I also think maybe you are right, to not try to revive the dead, by frankenstaining these leds. Very good word btw ! But I know for sure I push things beyond the limits, especially in my experiments, and not calculating the proverbial "shit" anything before I test. Somewhere in my soul I still think it is possible to make them work, but not with my knowledge and not with my limited experience. Its a challenge for someone more capable. I really think it is possible to reuse them. I failed for now, but I will learn to do better next time. If I remember anything from what I did...because I tend to forget the thousands of permutations I make. Well... will see.
I still have the burned "bad" leds and I have like 20 something of them, lighting very dimly but not as a power led, but more like a normal 3mm led.
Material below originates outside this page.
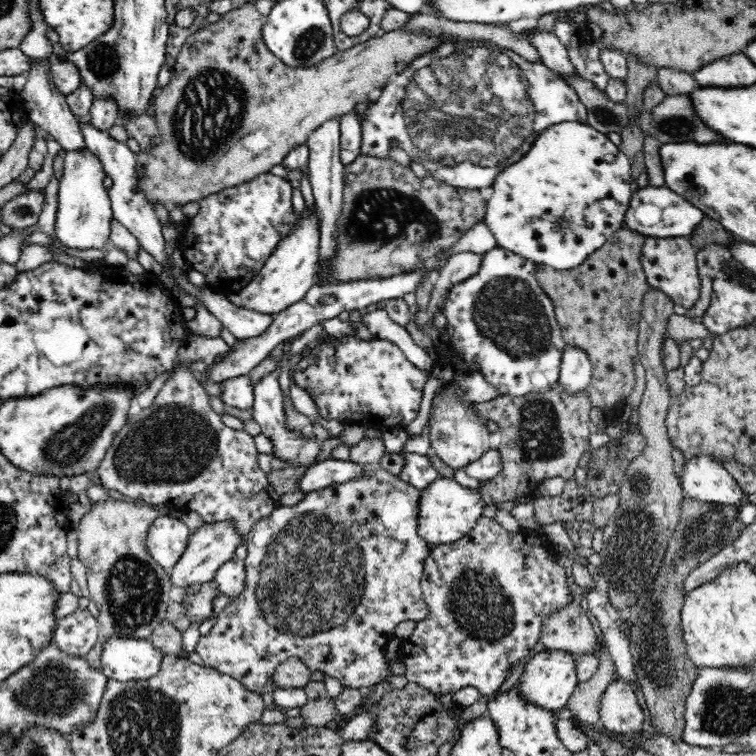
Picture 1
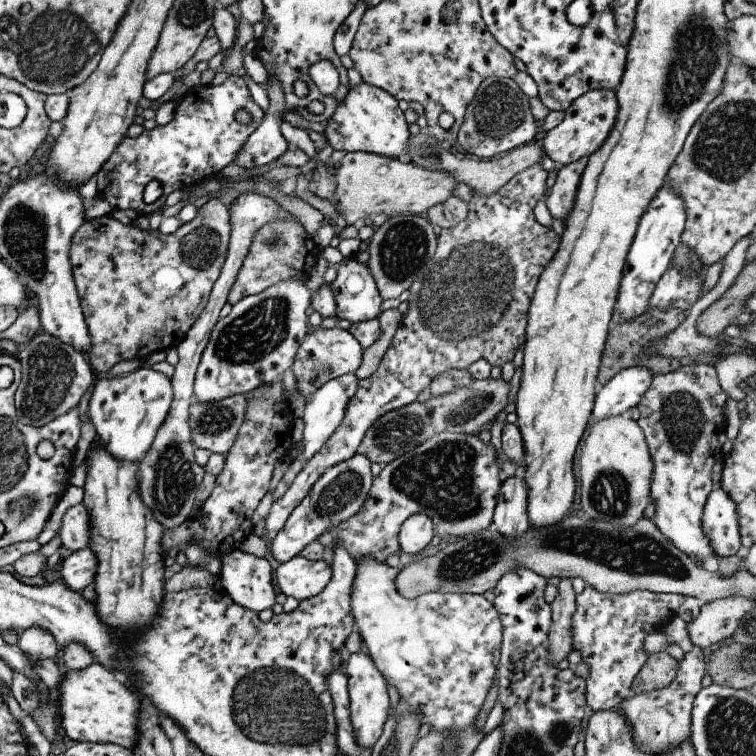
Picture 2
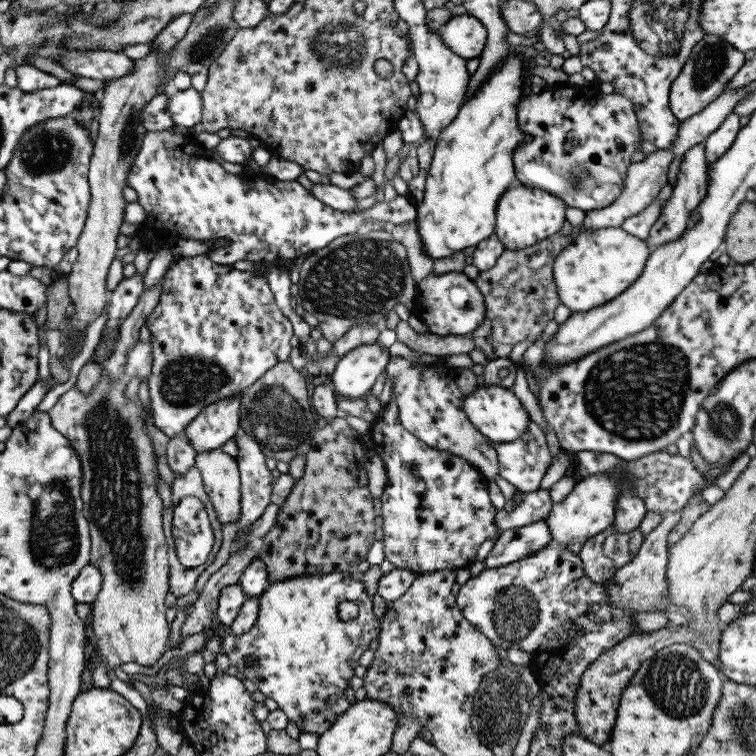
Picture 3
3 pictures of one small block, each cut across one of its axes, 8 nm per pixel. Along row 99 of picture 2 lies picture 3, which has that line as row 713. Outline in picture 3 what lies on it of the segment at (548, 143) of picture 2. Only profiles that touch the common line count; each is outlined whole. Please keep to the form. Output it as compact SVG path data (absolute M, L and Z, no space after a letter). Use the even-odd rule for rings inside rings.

I'll have to test those as well.
These burned "good" leds I wanted to make a lamp with them, practically. But I'll probably take a good bulb and reshape it as I did with the circle before.
The burned "bad" leds... because I have so many, I want to make a board with them. A very simple luminous board. To put 2 piece of paper over it and transfer drawings between papers. That's the plan.

When you plug that circuit in, if the AC line happens to be at or near the peak, you have a massive inrush current for a few microseconds while the capacitors charge.
This current is sure to roast your LEDs.

The series resistance must be sized to limit the peak to less than the rated max LED current.
I am not sure of what your line voltage is, but for example:

120 VAC rms is around 170 V peak, with your 150-ohm resistor, the peak current is 170/150 = 1.133 Amps.
Of course, if you are at 230 VAC... much worse.